§ Short exercise a
Reproduce every line of the listing below verbatim, leaving out the picture lines.

§ Document extract
────────────────────
Version: Next

Troubleshooting

Scheduler logs

Understanding the linkage between Pod UUID, Task TaskID, AllocationAsk AllocationKey and Allocation AllocationID

Pod is always submitted with UID, a unique identifier to differentiate various pods. When a pod is submitted, a Task gets created in the Shim. It uses UID of the POD as TaskID and passed as an AllocationAsk request to the core. AllocationAsk uses Task's TaskID as AllocationKey and passed onto core for further processing. On receiving the ask request, Core tries to find a suitable Allocation using AllocationAsk's AllocationKey as AllocationID. Understanding this flow and its linkage between different objects helps to debug the issues.

An example has been described below to explain how pod's UID is getting translated with different name and passed through different objects.
────────────────────
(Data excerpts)
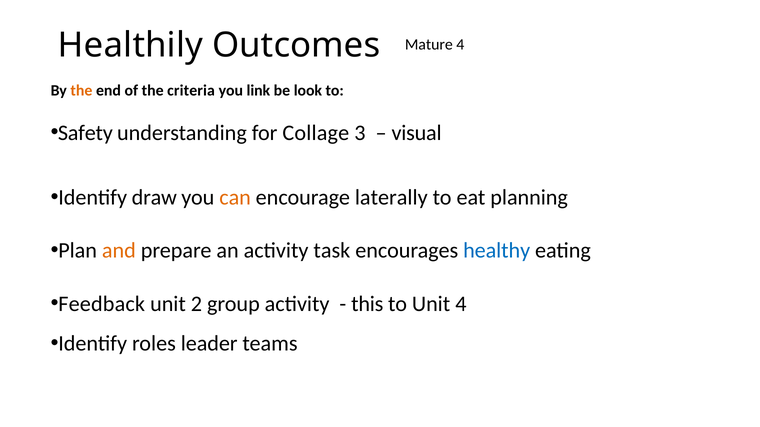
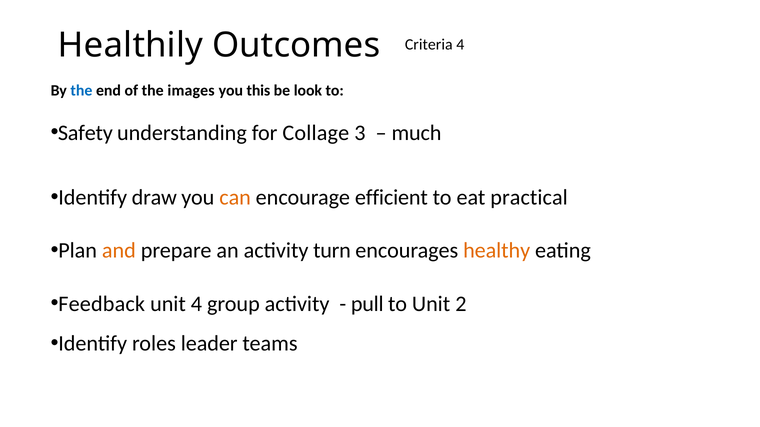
Mature: Mature -> Criteria
the at (81, 91) colour: orange -> blue
criteria: criteria -> images
link: link -> this
visual: visual -> much
laterally: laterally -> efficient
planning: planning -> practical
task: task -> turn
healthy colour: blue -> orange
unit 2: 2 -> 4
this: this -> pull
Unit 4: 4 -> 2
────────────────────
§ Short exercise b
According to the troubleshooting text, what does the Shim use as the TaskID when a pod is submitted?

§ Final answer a
Mature: Mature -> Criteria
the at (81, 91) colour: orange -> blue
criteria: criteria -> images
link: link -> this
visual: visual -> much
laterally: laterally -> efficient
planning: planning -> practical
task: task -> turn
healthy colour: blue -> orange
unit 2: 2 -> 4
this: this -> pull
Unit 4: 4 -> 2

§ Final answer b
The pod's UID.